Wildlife and Infectious Animal Diseases
Many infectious diseases of domestic animals and humans have reservoirs in wild animals. One of these diseases is rabies which worldwide causes more than 55.000 deaths pr. year. Climatic changes, human population growth, certain livestock production systems and continued globalization enhance the interface between wildlife, domestic animals and man. The wildlife component of this triad has received inadequate attention in the past to effectively protect man, livestock, poultry and pet animals. The seminar held in Gdansk, Poland 2 – 3 October 2013 highlighted how the wildlife has high economic, ecological, social and cultural value for the coastal areas bordering the Baltic Sea and how it contributes to recreation. Nevertheless, the wildlife plays also an important role in the spread of infectious diseases and thereby the need for focus on disease surveillance and control measures.

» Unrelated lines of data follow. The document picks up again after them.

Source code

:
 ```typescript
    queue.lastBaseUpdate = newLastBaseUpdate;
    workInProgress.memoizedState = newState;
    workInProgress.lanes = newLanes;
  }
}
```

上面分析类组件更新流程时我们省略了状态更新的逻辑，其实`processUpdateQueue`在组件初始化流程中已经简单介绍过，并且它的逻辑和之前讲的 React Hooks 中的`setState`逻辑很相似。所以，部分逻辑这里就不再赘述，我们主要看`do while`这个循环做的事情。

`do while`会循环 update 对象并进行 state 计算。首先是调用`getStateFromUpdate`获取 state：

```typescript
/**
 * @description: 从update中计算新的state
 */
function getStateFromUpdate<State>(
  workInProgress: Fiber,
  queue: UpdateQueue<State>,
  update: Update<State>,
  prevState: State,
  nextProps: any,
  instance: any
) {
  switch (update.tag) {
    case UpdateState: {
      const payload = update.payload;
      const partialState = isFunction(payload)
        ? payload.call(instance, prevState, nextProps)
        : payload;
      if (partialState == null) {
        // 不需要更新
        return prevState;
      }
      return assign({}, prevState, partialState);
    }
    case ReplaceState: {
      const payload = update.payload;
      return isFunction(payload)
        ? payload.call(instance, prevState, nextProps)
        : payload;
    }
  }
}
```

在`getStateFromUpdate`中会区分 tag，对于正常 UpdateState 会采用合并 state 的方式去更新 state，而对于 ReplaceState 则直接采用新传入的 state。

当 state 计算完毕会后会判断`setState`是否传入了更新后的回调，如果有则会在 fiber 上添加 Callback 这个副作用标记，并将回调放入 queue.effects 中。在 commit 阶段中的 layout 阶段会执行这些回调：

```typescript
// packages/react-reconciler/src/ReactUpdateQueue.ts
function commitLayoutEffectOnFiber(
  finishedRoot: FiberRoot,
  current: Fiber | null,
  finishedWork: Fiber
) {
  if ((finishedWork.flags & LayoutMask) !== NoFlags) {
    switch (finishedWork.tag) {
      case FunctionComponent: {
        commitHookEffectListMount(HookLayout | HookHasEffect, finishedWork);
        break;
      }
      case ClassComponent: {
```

The long-standing conflict between livestock owners and animal health authorities on the one hand, and wildlife conservationists on the other, is largely based on differing attitudes to controlling diseases of livestock which are associated with wildlife. The authors have attempted to highlight the fact that these disease problems are frequently bi-directional at the wildlife/livestock interface. The different categories of diseases involved are presented. A new dimension being faced by veterinary regulatory authorities is the spectre of emerging sylvatic foci of diseases, such as bovine tuberculosis, bovine brucellosis and possibly rinderpest; these diseases threaten to undermine national and international eradication schemes, which have been implemented and executed with significant success, and at great cost.
Conversely, wildlife-based ecotourism world-wide has expanded rapidly over the past decade and is the source of lacking foreign revenue for many developing countries. Traditional subsistence farming is still the largest source of much-needed protein on some continents and this, together with the growth and hunger of historically disadvantaged communities for land, is forcing enterprises and communities with markedly different objectives and land-use practices to operate effectively in close proximity. Some land-users rely exclusively on wildlife, others on livestock and/or agronomy, while yet others need to combine these activities. The net result may be an expansion or intensification of the interface between wildlife and domestic livestock, which will require innovative control strategies that permit differing types of wildlife/livestock interaction, and that do not threaten the land-use options of neighbours, or the ability of a country to market animals and animal products profitably.